Extract:
Beginner Seeking Advice: Optimizing NVMe Performance in Proxmox for VMs

simoncechacek

New Member
Jun 21, 2023
23
0
1
wordpresscare.net
Hello Proxmox community,

I hope you all are doing well. I'm writing to seek your advice and guidance on an issue that's been giving me a bit of a challenge. I've just started exploring Proxmox, and while it's been an exciting journey so far, I could really use your collective wisdom on a specific point.

We've got a Gigabyte R272-Z34 server (https://www.gigabyte.com/Enterprise/Rack-Server/R272-Z34-rev-100) with an AMD EPYC 7H12 processor, 512GB RAM, and 24 SAMSUNG MZWLJ1T9HBJR-00007 P2 drives.

For some additional context, we've been using VMware for our other servers and we're considering switching to Proxmox with this new machine. So, I'm relatively new to this platform and still getting my bearings.

The goal is to get the best possible performance from these NVMe drives. We've set up a software RAID within Proxmox and initially tried RAID10, but we're open to other suggestions if they might work better.

I ran a write speed test with this command: dd if=/dev/zero of=/nvme/test1.img bs=5G count=1 oflag=dsync. The result was about 1.7GB/s when run directly in Proxmox SSH, but when the same test was performed inside a Linux VM, the speed dropped to about 833MB/s. I am not sure if this test is the best, but it shows a difference.

Entries supplied:
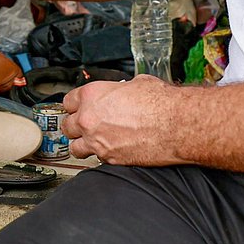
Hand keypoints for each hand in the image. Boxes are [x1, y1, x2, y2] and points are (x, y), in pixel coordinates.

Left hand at [61, 75, 188, 165]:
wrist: (176, 124)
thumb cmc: (161, 103)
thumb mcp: (136, 83)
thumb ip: (119, 90)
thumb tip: (121, 92)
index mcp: (92, 95)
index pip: (68, 101)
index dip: (75, 104)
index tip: (78, 107)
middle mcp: (90, 119)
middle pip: (67, 125)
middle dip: (75, 126)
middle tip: (85, 125)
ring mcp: (98, 141)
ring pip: (74, 148)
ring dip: (82, 144)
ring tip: (92, 141)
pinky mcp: (110, 159)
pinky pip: (96, 160)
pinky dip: (101, 156)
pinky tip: (112, 150)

Questions on the material:
(A) In the Proxmox NVMe post, rewrite the part that opens with the words containing "For some additional" and closes with "getting my bearings.", changing "VMware" to "Hyper-V".
(B) Answer these questions from the Proxmox NVMe post:
(i) What processor does the server have?
(ii) Which RAID level was tried first?
(iii) About what write speed did the test reach inside the Linux VM?

Results of the exercise:
(A)
For some additional context, we've been using Hyper-V for our other servers and we're considering switching to Proxmox with this new machine. So, I'm relatively new to this platform and still getting my bearings.

(B)
(i) An AMD EPYC 7H12.
(ii) RAID10.
(iii) About 833MB/s.